What is needed: Can you convert every line of the items below into a Markdown table with the columns Row and Line, numbering each row? Leave out blank lines and the pictures.

Extracted material:

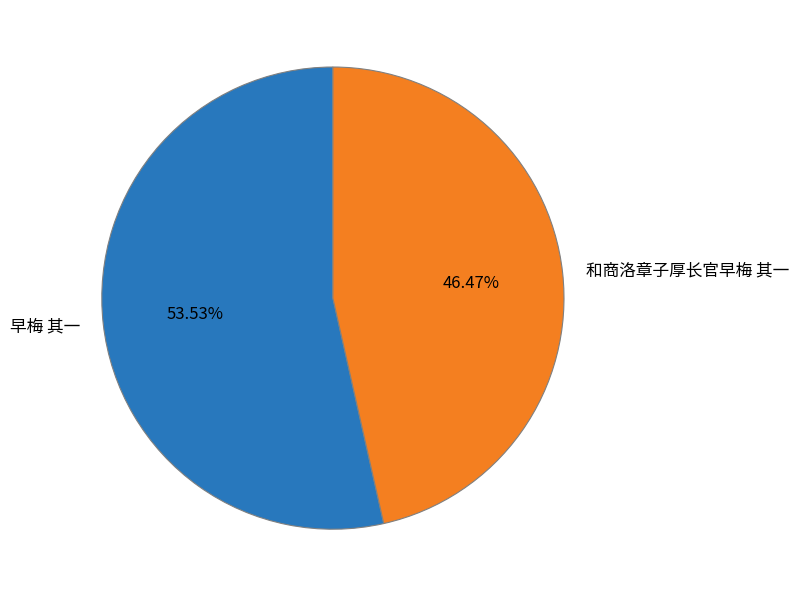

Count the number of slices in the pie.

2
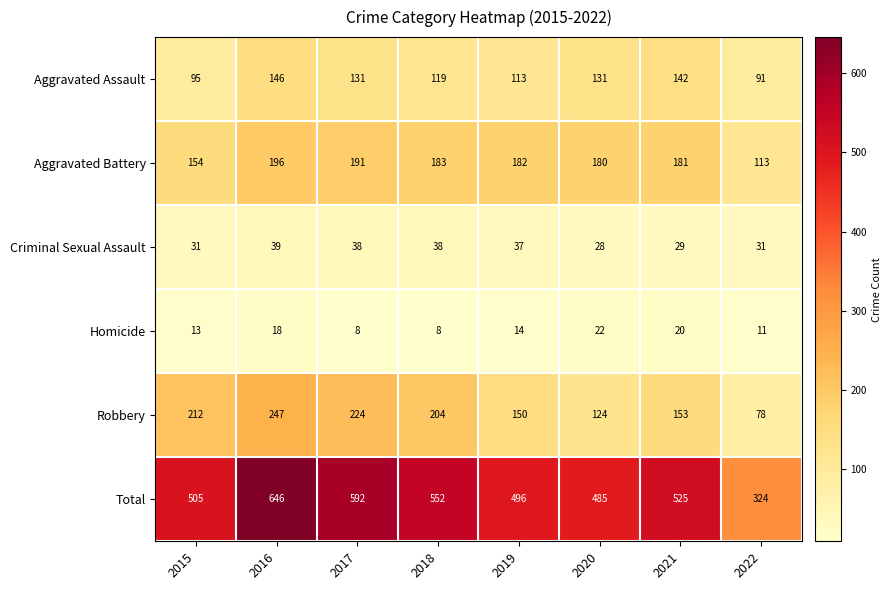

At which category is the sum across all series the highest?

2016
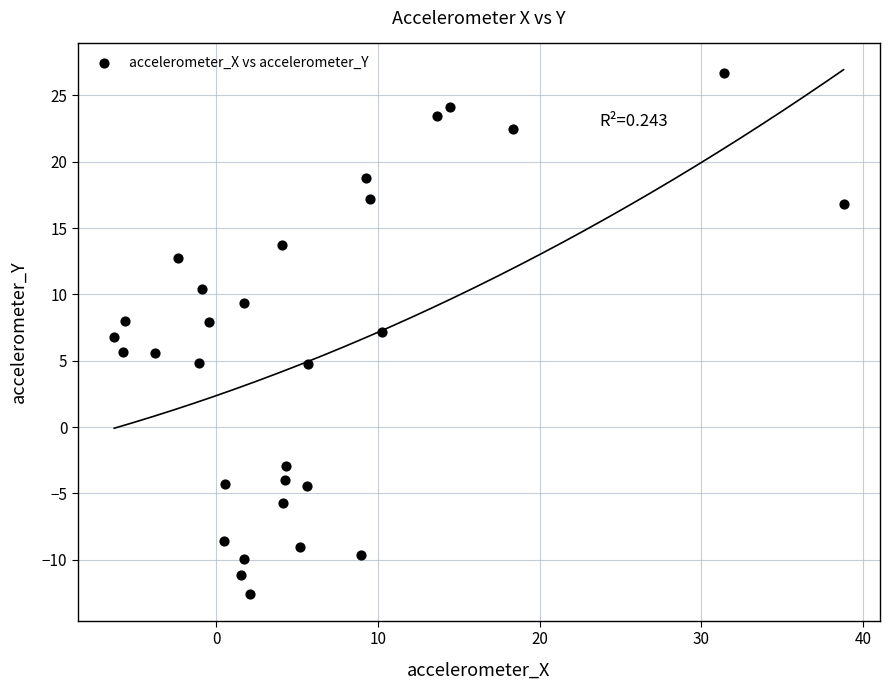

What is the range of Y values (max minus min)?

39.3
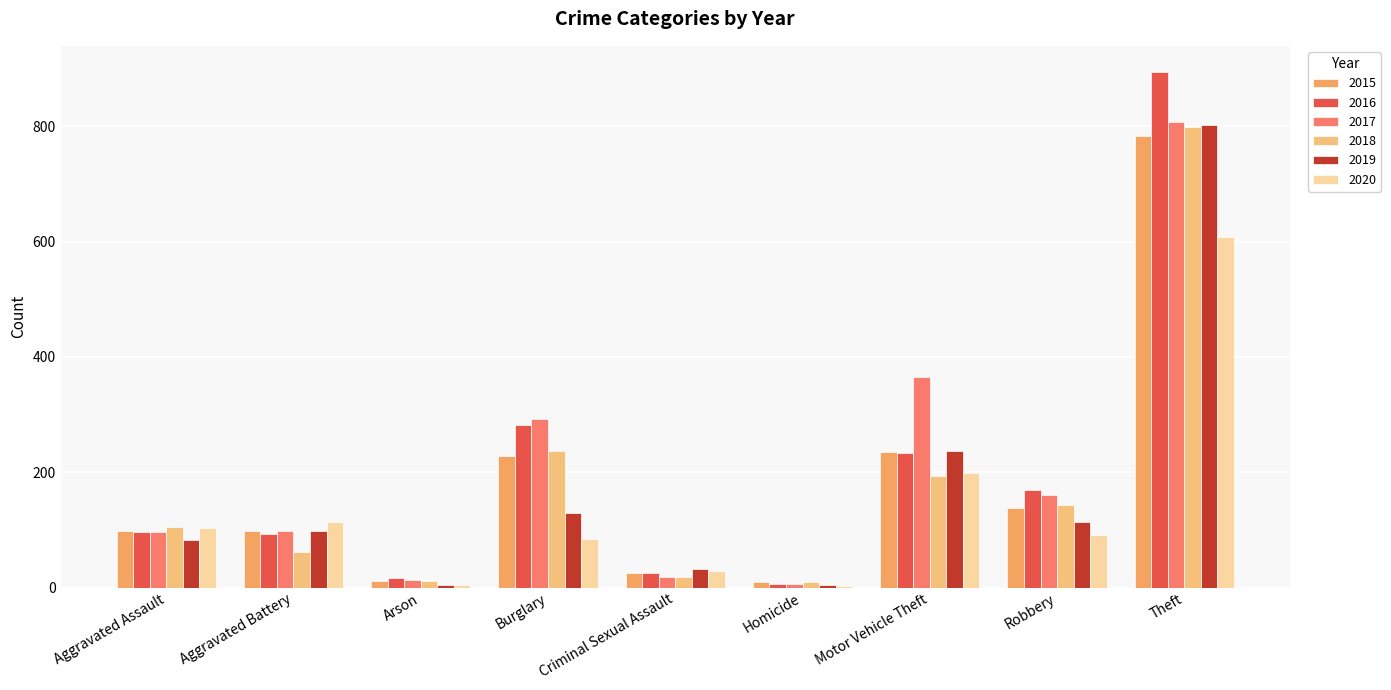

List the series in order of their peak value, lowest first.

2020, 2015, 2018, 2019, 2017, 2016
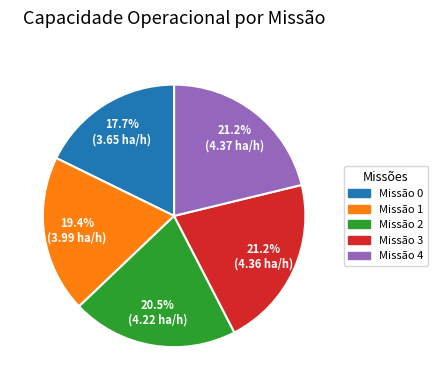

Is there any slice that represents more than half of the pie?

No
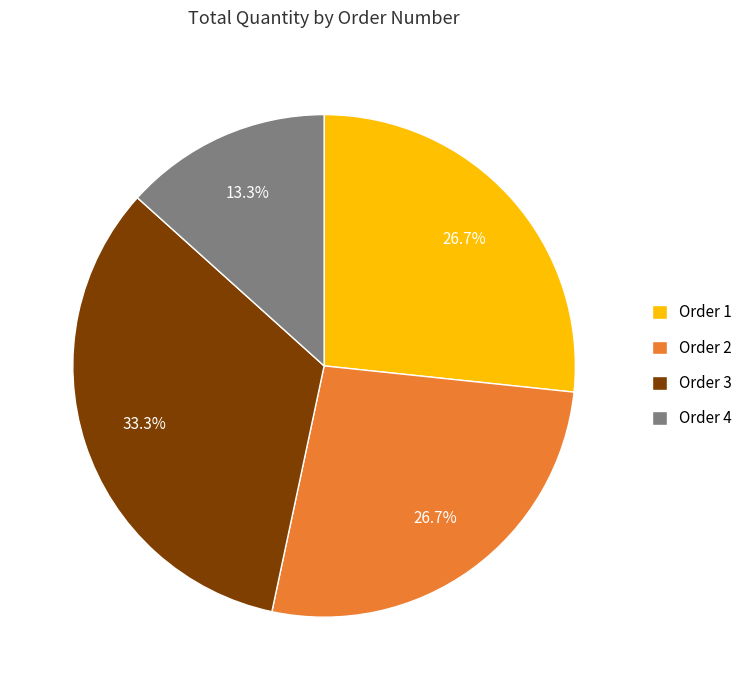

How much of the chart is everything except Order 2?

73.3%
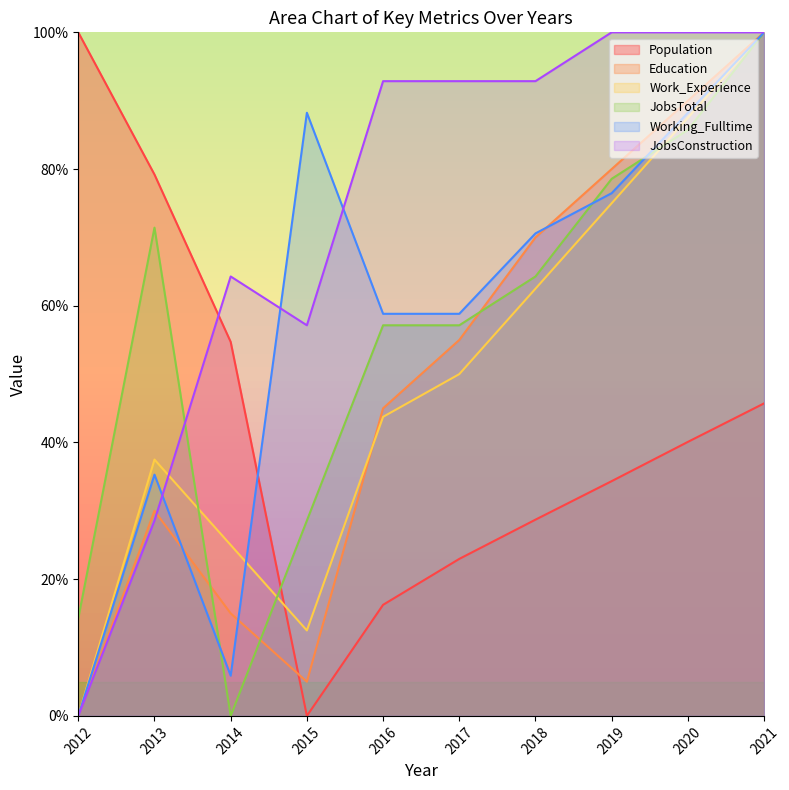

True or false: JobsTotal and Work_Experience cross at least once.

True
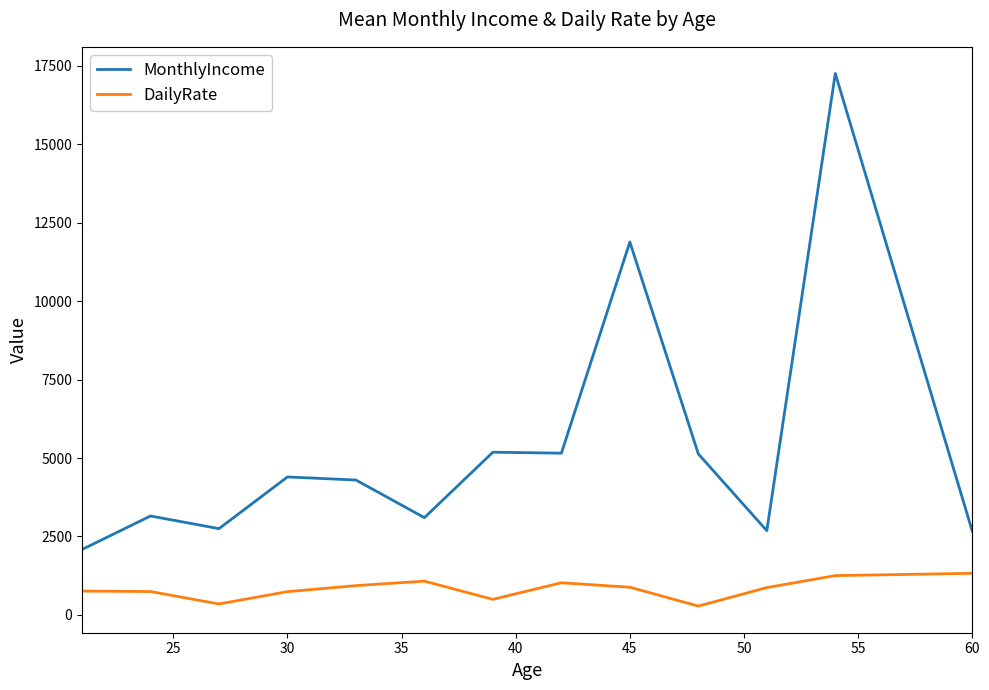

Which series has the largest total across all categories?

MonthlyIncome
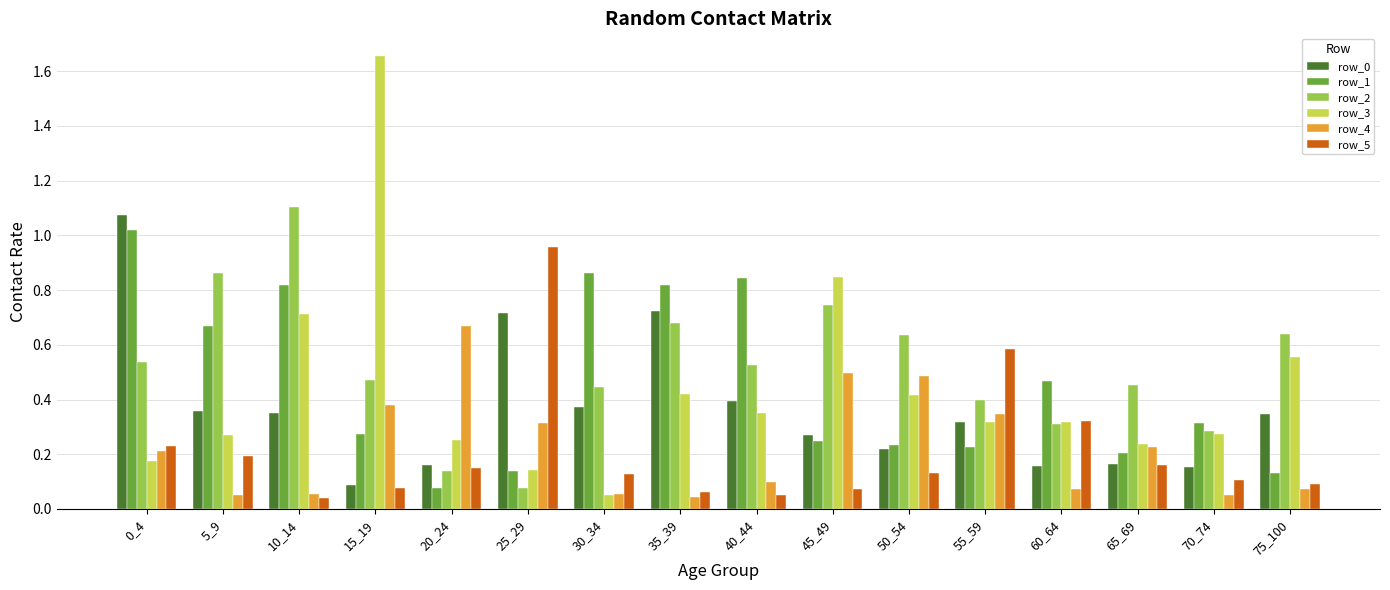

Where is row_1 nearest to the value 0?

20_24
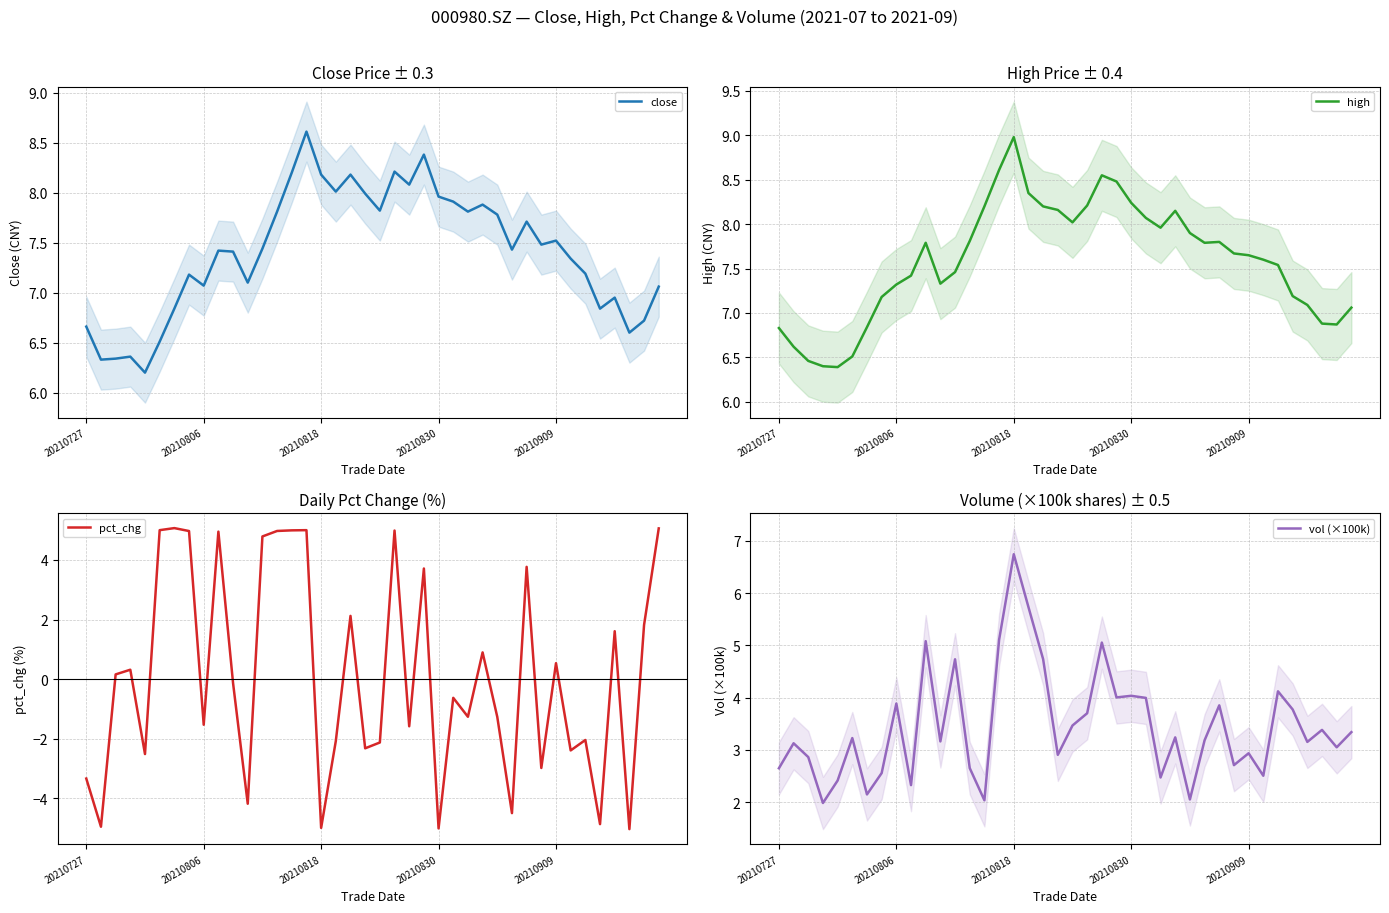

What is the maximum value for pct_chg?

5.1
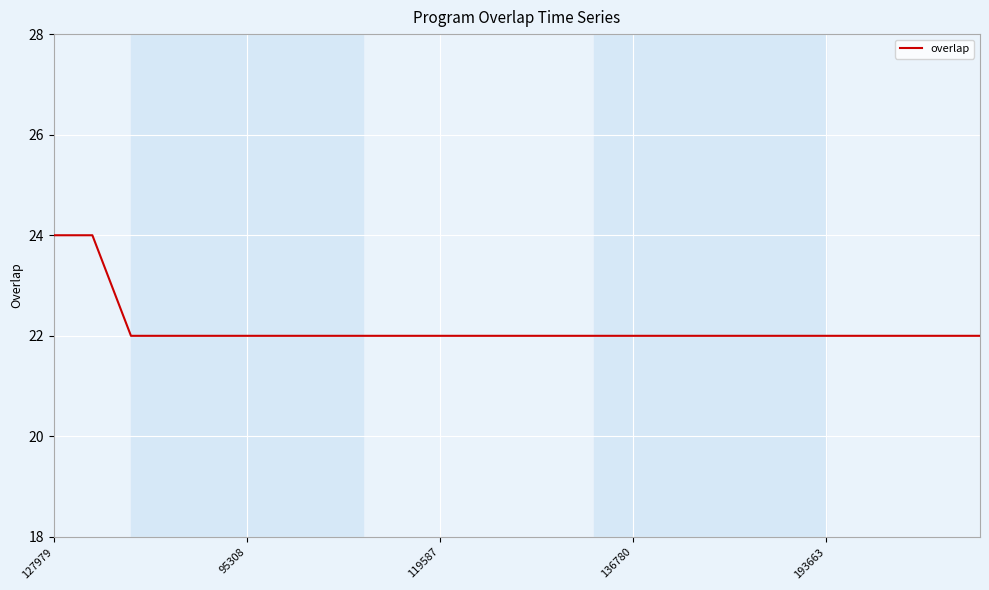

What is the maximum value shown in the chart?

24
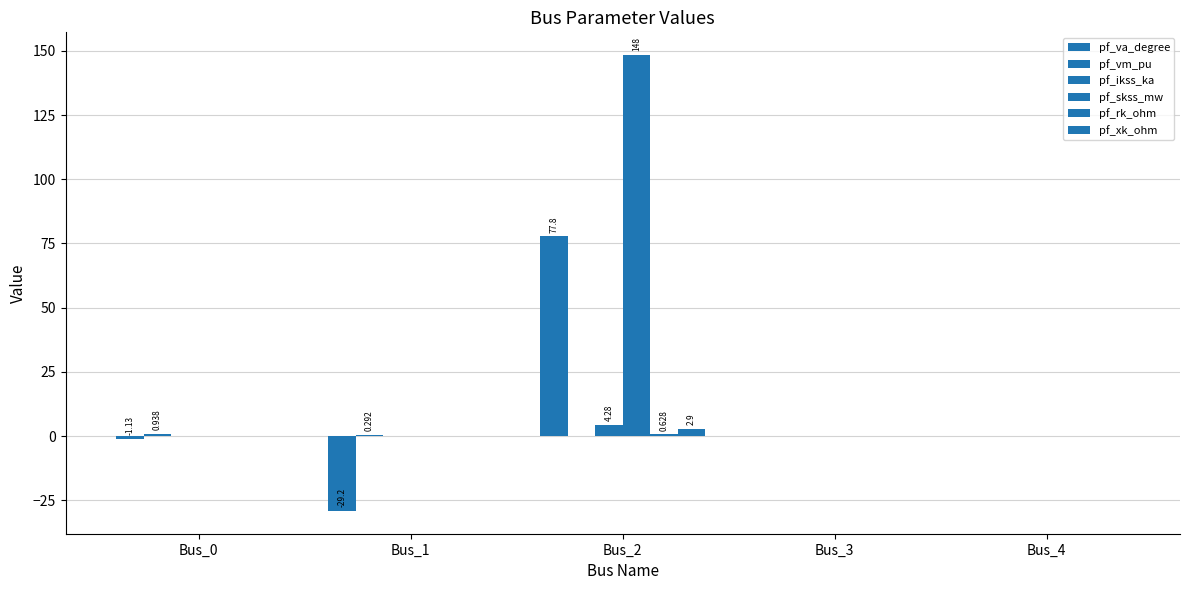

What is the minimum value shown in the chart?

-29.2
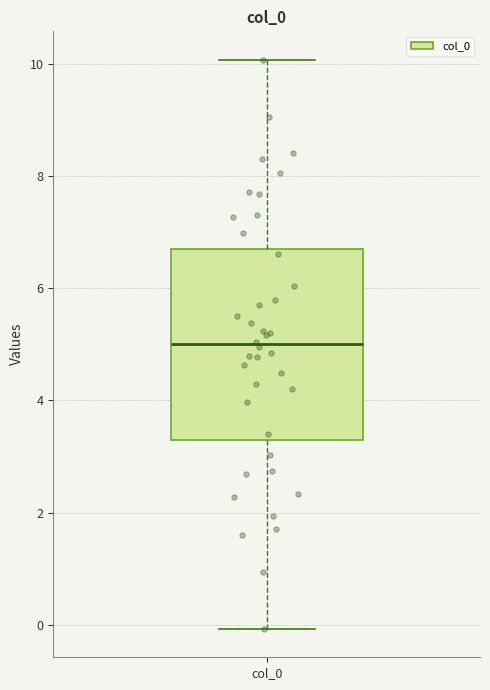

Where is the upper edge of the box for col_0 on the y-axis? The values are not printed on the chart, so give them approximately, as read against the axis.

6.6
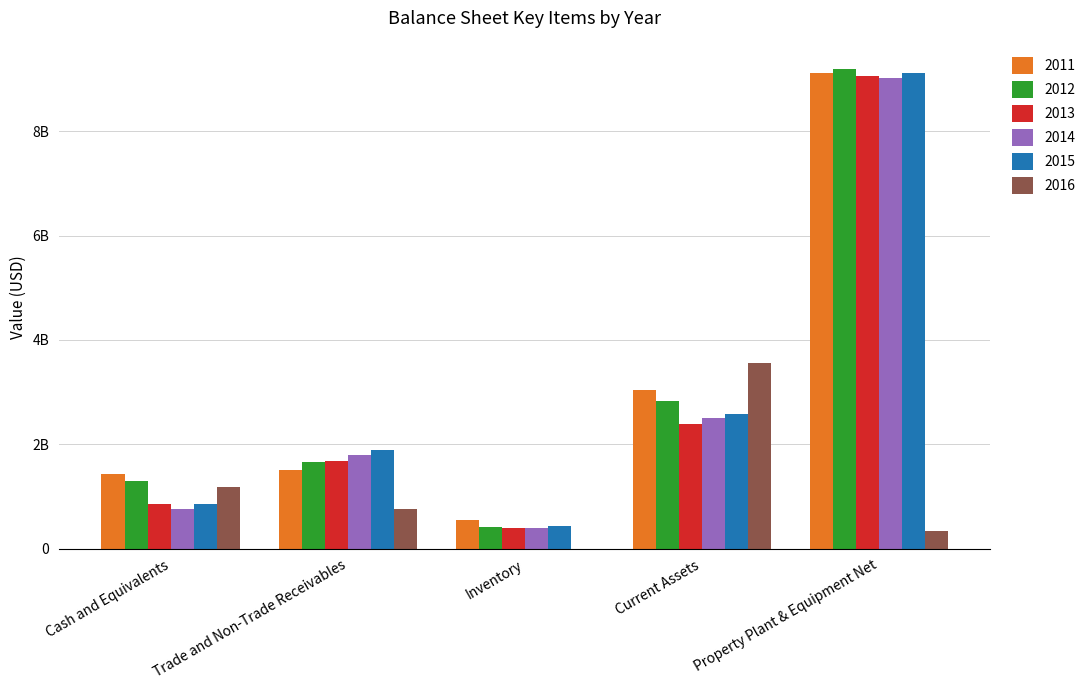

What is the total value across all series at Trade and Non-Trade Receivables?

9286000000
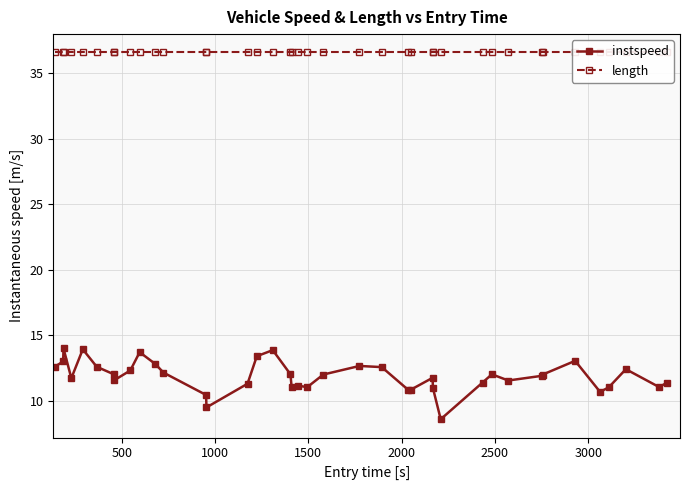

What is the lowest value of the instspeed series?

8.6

Task result:
| Row | Line |
|---|---|
| 1 | Count the number of slices in the pie. |
| 2 | 2 |
| 3 | At which category is the sum across all series the highest? |
| 4 | 2016 |
| 5 | What is the range of Y values (max minus min)? |
| 6 | 39.3 |
| 7 | List the series in order of their peak value, lowest first. |
| 8 | 2020, 2015, 2018, 2019, 2017, 2016 |
| 9 | Is there any slice that represents more than half of the pie? |
| 10 | No |
| 11 | How much of the chart is everything except Order 2? |
| 12 | 73.3% |
| 13 | True or false: JobsTotal and Work_Experience cross at least once. |
| 14 | True |
| 15 | Which series has the largest total across all categories? |
| 16 | MonthlyIncome |
| 17 | Where is row_1 nearest to the value 0? |
| 18 | 20_24 |
| 19 | What is the maximum value for pct_chg? |
| 20 | 5.1 |
| 21 | What is the maximum value shown in the chart? |
| 22 | 24 |
| 23 | What is the minimum value shown in the chart? |
| 24 | -29.2 |
| 25 | Where is the upper edge of the box for col_0 on the y-axis? The values are not printed on the chart, so give them approximately, as read against the axis. |
| 26 | 6.6 |
| 27 | What is the total value across all series at Trade and Non-Trade Receivables? |
| 28 | 9286000000 |
| 29 | What is the lowest value of the instspeed series? |
| 30 | 8.6 |